Comment évaluez-vous la ou les contribution(s) de vos recherches sur l’évolution des débats publics en aménagement du territoire ?
Il y a encore beaucoup de chemin à faire pour faire connaître aux citoyens les impacts de la qualité de l’environnement intérieur sur la santé. La sensibilisation de la population à cet égard va possiblement être plus présente étant donné que le télé-travail est de plus en plus courant. La préoccupation grandissante relative à la qualité des environnements de travail pourra-t-elle contribuer à améliorer l’intégration du design dans les projets d’architecture et d’urbanisme ? Je le souhaite.
Quelles pistes souhaitez-vous explorer dans vos recherches futures ?

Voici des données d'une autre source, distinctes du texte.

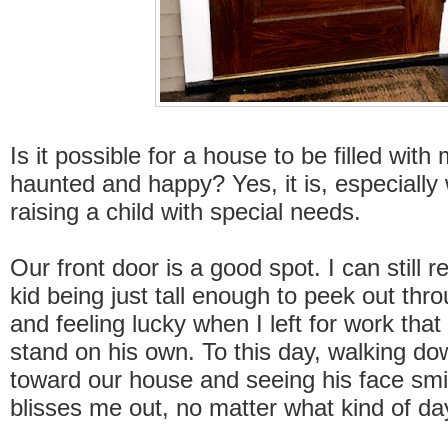
Is it possible for a house to be filled wit
haunted and happy? Yes, it is, especially
raising a child with special needs.
Our front door is a good spot. I can still 
kid being just tall enough to peek out thr
and feeling lucky when I left for work tha
stand on his own. To this day, walking do
toward our house and seeing his face smi
blisses me out, no matter what kind of da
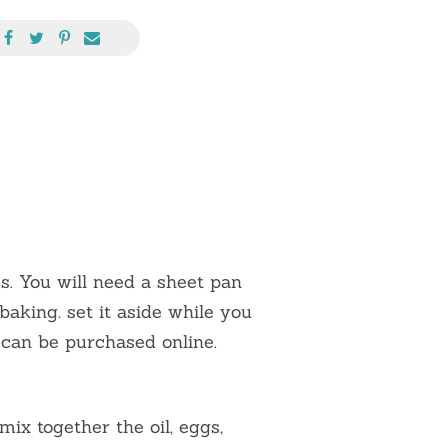
. You will need a sheet pan
aking. set it aside while you
 can be purchased online.
mix together the oil, eggs,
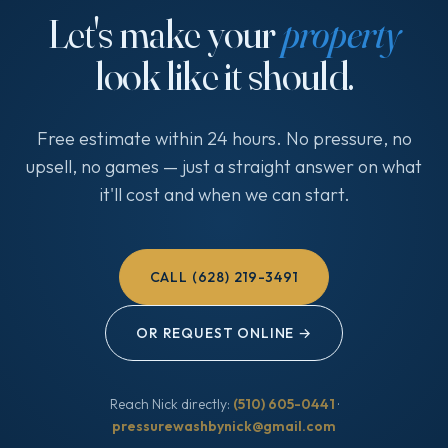
Let's make your
property
look like it should.
Free estimate within 24 hours. No pressure, no
upsell, no games — just a straight answer on what
it'll cost and when we can start.
CALL (628) 219-3491
OR REQUEST ONLINE →
Reach Nick directly:
(510) 605-0441
·
pressurewashbynick@gmail.com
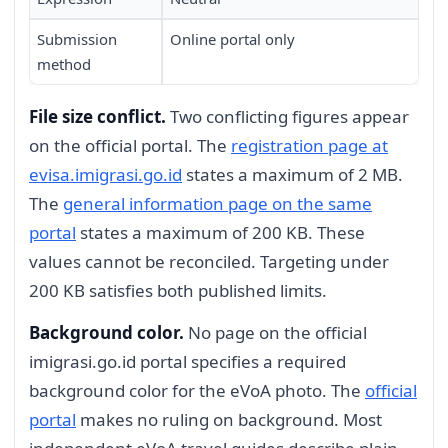
Submission
Online portal only
method
File size conflict.
Two conflicting figures appear
on the official portal. The
registration page at
evisa.imigrasi.go.id
states a maximum of 2 MB.
The
general information page on the same
portal
states a maximum of 200 KB. These
values cannot be reconciled. Targeting under
200 KB satisfies both published limits.
Background color.
No page on the official
imigrasi.go.id portal specifies a required
background color for the eVoA photo. The
official
portal
makes no ruling on background. Most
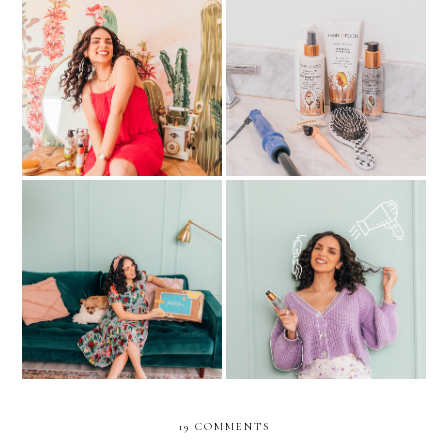
My detailed CURLY HAIR
ALL MY CURLY HAIR
ROUTINE/ CURLY
SECRETS REVEALED
JOURNEY
FabFitFun’s Summer 2021
My current favorite hair
box Is Just What I Needed
products!
This Season
19 COMMENTS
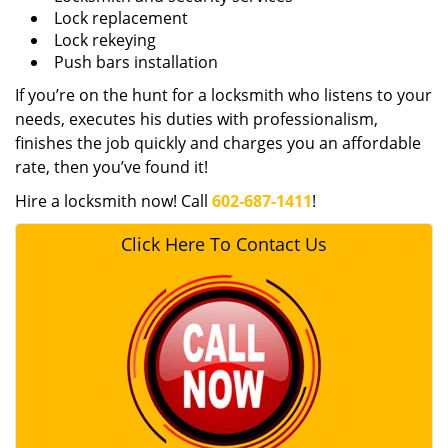
Lock replacement
Lock rekeying
Push bars installation
If you’re on the hunt for a locksmith who listens to your
needs, executes his duties with professionalism,
finishes the job quickly and charges you an affordable
rate, then you’ve found it!
Hire a locksmith now! Call
602-687-1411
!
Click Here To Contact Us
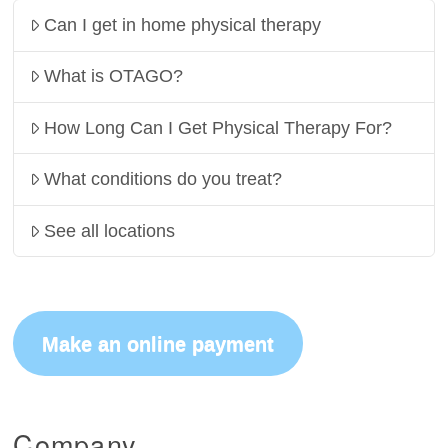
Can I get in home physical therapy
What is OTAGO?
How Long Can I Get Physical Therapy For?
What conditions do you treat?
See all locations
Make an online payment
Company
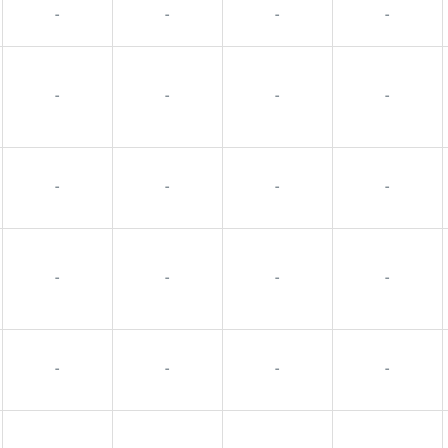
-
-
-
-
-
-
-
-
-
-
-
-
-
-
-
-
-
-
-
-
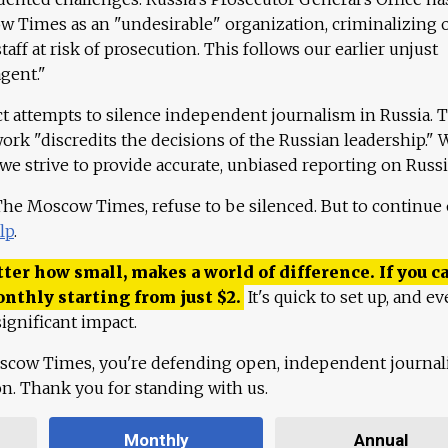
 Times as an "undesirable" organization, criminalizing 
aff at risk of prosecution. This follows our earlier unjust
agent."
ct attempts to silence independent journalism in Russia. 
work "discredits the decisions of the Russian leadership." 
 we strive to provide accurate, unbiased reporting on Russi
 The Moscow Times, refuse to be silenced. But to continue
lp
.
ter how small, makes a world of difference. If you ca
onthly starting from just
$
2.
It's quick to set up, and ev
ignificant impact.
scow Times, you're defending open, independent journa
ion. Thank you for standing with us.
Monthly
Annual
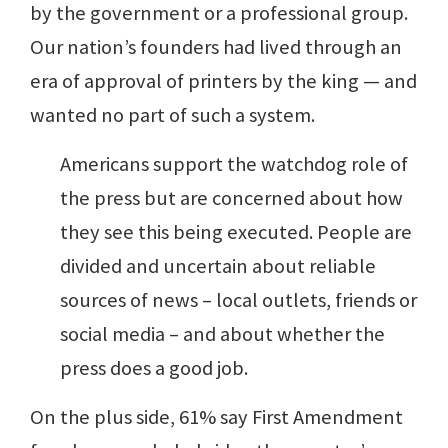
by the government or a professional group.
Our nation’s founders had lived through an
era of approval of printers by the king — and
wanted no part of such a system.
Americans support the watchdog role of
the press but are concerned about how
they see this being executed. People are
divided and uncertain about reliable
sources of news – local outlets, friends or
social media – and about whether the
press does a good job.
On the plus side, 61% say First Amendment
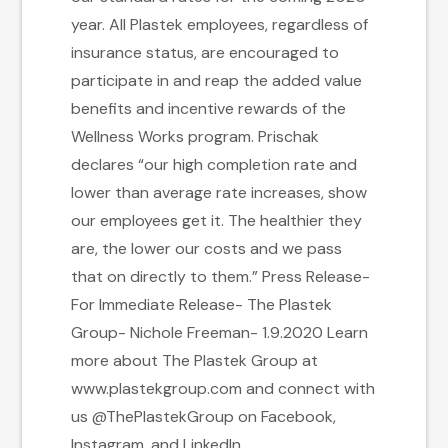
year. All Plastek employees, regardless of
insurance status, are encouraged to
participate in and reap the added value
benefits and incentive rewards of the
Wellness Works program. Prischak
declares “our high completion rate and
lower than average rate increases, show
our employees get it. The healthier they
are, the lower our costs and we pass
that on directly to them.” Press Release-
For Immediate Release- The Plastek
Group- Nichole Freeman- 1.9.2020 Learn
more about The Plastek Group at
www.plastekgroup.com and connect with
us @ThePlastekGroup on Facebook,
Instagram, and LinkedIn.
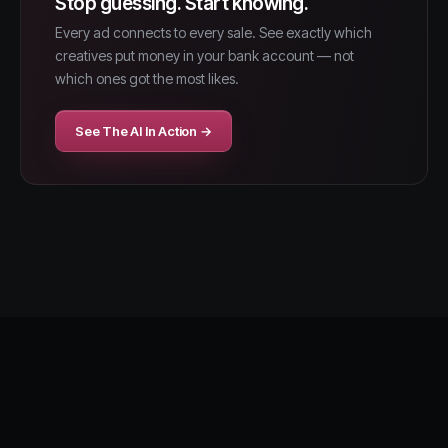
Stop guessing. Start knowing.
Every ad connects to every sale. See exactly which
creatives put money in your bank account — not
which ones got the most likes.
See The AI In Action →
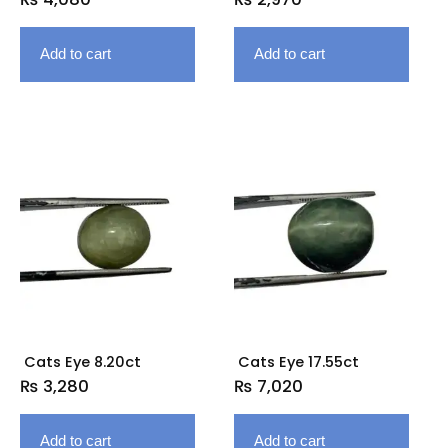
Add to cart
Add to cart
Cats Eye 8.20ct
Cats Eye 17.55ct
₨
3,280
₨
7,020
Add to cart
Add to cart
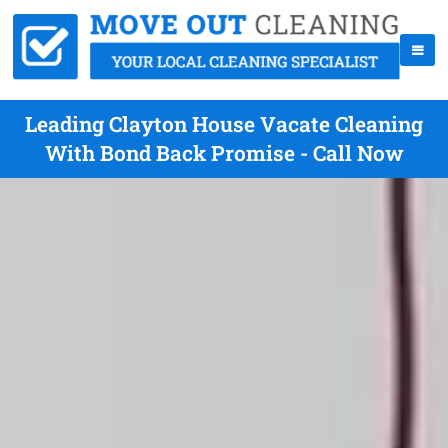
Leading Clayton House Vacate Cleaning
With Bond Back Promise - Call Now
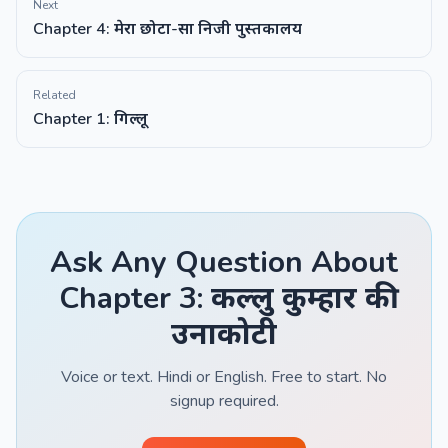
Next
Chapter 4: मेरा छोटा-सा निजी पुस्तकालय
Related
Chapter 1: गिल्लू
Ask Any Question About
Chapter 3: कल्लु कुम्हार की
उनाकोटी
Voice or text. Hindi or English. Free to start. No
signup required.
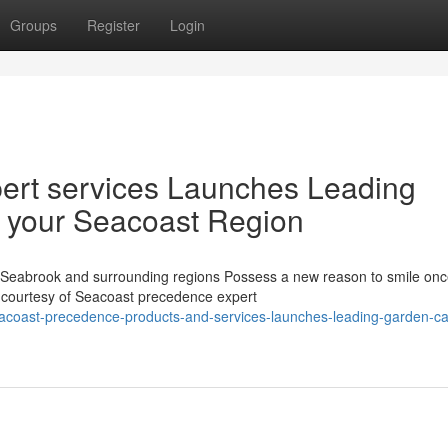
Groups
Register
Login
ert services Launches Leading
r your Seacoast Region
eabrook and surrounding regions Possess a new reason to smile onc
s courtesy of Seacoast precedence expert
acoast-precedence-products-and-services-launches-leading-garden-ca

Le design biophilique est une approche qui a été développée surtout pour les communautés du Sud. Alors, le défi est d’adapter ces pratiques pour les communautés nordiques. Ma directrice de thèse Claude MH Demers et ses étudiants au doctorat Mélanie Watchman et Mojtaba Parsaee abordent ces objectifs de recherche dans leurs travaux.
Un autre aspect qui est à développer dans les recherches futures est l’utilisation des nouvelles technologies. Pour étudier les compositions lumineuses des environnements intérieurs, le retour aux nouvelles technologies offre la possibilité de collecter des données dans les régions éloignées et accompagner à distance les communautés.
Comment voyez-vous l’avenir de la recherche en aménagement du territoire ?
Je pense qu’il faut continuer avec l’objectif de développement durable, mais davantage centré sur l’être humain. Les standards comme le LEED (leadership in energy and environnemental design) renvoient à la mise en place de solutions durables, mais le bien-être de la personne n’est pas nécessairement pris en compte. Au-delà des indicateurs de performance d’un bâtiment, est-ce que celles et ceux qui l’habitent sont bien ? Quel est le niveau de bruit ambiant ? Est-ce que les ambiances répondent aux besoins photobiologiques ? Ce sont des enjeux importants à aborder dans les recherches en architecture.